Auf rund 35 Seiten gibt es zum Abschluss das Abenteuer „Auge und Auge“, welches als Einführungsabenteuer konzipiert ist und sich somit auch an unerfahrene Spielleiter wendet. Es verschlägt die Charaktere in ein relativ bescheidenes Herrenhaus im Reikland, wo sie bei ihren Nachforschungen rasch auf einige dunkle Geheimnisse und große Gefahren treffen.

Das Abenteuer ist zwar nicht sonderlich umfangreich, aber durch seine recht offene Konzeption auch für manch gestandenen Spielleiter durchaus eine Herausforderung. Hilfreich sind auf jeden Fall die Spielhilfen und Hinweise zur Umsetzung der Geschichte.

 

Anhang: Zusammenfassungen & Tabellen

Im Anhang befinden sich viele der häufiger benutzten Inhalte aus den verschiedenen Arsenalen in klassischer Tabellenform. Insofern muss man als Spielleiter nicht zwingend immer die Kartenstapel durchsuchen, sondern hat alle notwendigen Informationen übersichtlich auf einen Blick vor sich. Die Tabellen ermöglichen aber nicht nur das Nachschlagen, sondern helfen auch bei der zufälligen Bestimmung von Kritischen Wunden, Krankheiten, Geisteskrankheiten, Zauberpatzern und Mutationen.

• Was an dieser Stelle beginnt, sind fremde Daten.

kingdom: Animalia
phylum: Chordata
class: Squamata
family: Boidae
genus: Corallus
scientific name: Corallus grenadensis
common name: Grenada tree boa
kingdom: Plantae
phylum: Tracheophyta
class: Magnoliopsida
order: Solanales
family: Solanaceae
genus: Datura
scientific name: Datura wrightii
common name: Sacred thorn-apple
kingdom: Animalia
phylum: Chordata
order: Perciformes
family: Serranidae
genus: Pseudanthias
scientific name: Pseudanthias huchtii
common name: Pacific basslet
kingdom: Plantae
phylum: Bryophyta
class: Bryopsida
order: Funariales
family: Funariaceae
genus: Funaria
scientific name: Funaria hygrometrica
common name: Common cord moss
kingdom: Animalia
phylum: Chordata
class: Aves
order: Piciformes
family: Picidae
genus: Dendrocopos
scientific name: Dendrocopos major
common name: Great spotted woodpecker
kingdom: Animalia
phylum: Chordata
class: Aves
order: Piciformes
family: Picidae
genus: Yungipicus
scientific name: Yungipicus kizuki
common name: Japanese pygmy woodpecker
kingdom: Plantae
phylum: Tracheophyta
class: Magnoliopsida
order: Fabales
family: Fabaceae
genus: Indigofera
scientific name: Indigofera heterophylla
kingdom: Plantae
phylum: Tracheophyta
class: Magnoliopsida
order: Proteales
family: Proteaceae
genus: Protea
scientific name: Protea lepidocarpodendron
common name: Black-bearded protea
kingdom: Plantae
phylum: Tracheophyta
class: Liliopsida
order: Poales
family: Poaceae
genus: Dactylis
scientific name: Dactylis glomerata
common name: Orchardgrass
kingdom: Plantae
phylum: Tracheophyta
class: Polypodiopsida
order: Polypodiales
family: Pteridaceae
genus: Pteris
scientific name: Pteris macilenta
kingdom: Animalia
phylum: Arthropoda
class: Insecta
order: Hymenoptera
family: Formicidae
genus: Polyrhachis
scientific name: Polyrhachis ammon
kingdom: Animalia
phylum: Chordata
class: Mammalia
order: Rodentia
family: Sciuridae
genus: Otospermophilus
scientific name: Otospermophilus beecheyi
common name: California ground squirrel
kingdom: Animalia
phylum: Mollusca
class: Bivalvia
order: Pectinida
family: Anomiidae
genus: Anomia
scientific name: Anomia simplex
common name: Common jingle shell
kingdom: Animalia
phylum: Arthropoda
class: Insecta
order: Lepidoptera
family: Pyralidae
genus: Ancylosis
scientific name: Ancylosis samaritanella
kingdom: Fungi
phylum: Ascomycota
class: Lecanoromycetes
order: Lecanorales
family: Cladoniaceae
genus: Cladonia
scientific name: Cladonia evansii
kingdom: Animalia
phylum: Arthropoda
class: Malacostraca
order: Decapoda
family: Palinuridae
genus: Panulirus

Darüber hinaus enthält der Anhang auch eine Liste häufiger Zustände, welche die Charaktere betreffen (beispielsweise: angeschlagen, schutzlos bis hin zu wettergeplagt) und die Beschreibung einer Reihe von Örtlichkeiten nebst deren regeltechnischen Aspekten.

 

Spielleiter-Handbuch Index

Ein knapp geratener, aber brauchbare Index, eine Übersicht der Würfelsymbole und das Muster für ein Kampagnenlogbuch runden den Band abschließend ab.

 

Fazit:

Insgesamt wird dieser Band seinem Titel auf jeden Fall gerecht – es ist ein Handbuch für den Spielleiter. Hier geht es nicht in erster Linie um Regeln und deren Umsetzung, sondern um den Aufbau und Ablauf eines Spieles, egal ob es sich um die Konzeption einer Kampagne, die Darstellung von Verderbnis oder Krankheiten handelt. Natürlich hat man einige Sachen bereits im Spieler-Handbuch gelesen und es beschleicht einen manchmal das Gefühl, als würde man einiges in doppelter Ausführung lesen. Dies mag vielleicht in einigen Abschnitten stimmen, doch geht es in beiden Veröffentlichungen um unterschiedliche Aspekte der gleichen Sache. So wird beispielsweise die Fortschrittsleiste noch einmal vorgestellt und während es im Spieler-Handbuch um die regeltechnische Abwicklung ging, so dreht es sich in diesem Band fast alles um die mannigfaltigen Einsatzmöglichkeiten dieser Leiste während eines Abenteuers.

 

Der Band ist natürlich in seinen Erklärungen auf das Spielleiter-Arsenal abgestimmt und widmet sich entsprechend diesem Material. Dazu gibt es eine ganze Menge von hervorgehobenen Beispielen und Hinweisen, wie man dieses sinnvoll einsetzt.

 

Wer weitergehende Hintergrundinformationen über das Imperium erwartet, der dürfte enttäuscht werden. Es gibt zwar einige interessante Informationen (insbesondere im Bereich der Magie), aber der größte Teil an grundlegenden Ausführungen befindet sich bereits schon im Spieler-Handbuch. Hier muss man sich auf die Veröffentlichung der weiteren Publikationen gedulden. Optisch auf jeden Fall gelungen und inhaltlich sicherlich ein Muss für jeden angehenden Spielleiter der neuen Edition, kann ich diesen Band eigentlich nur voll und ganz empfehlen.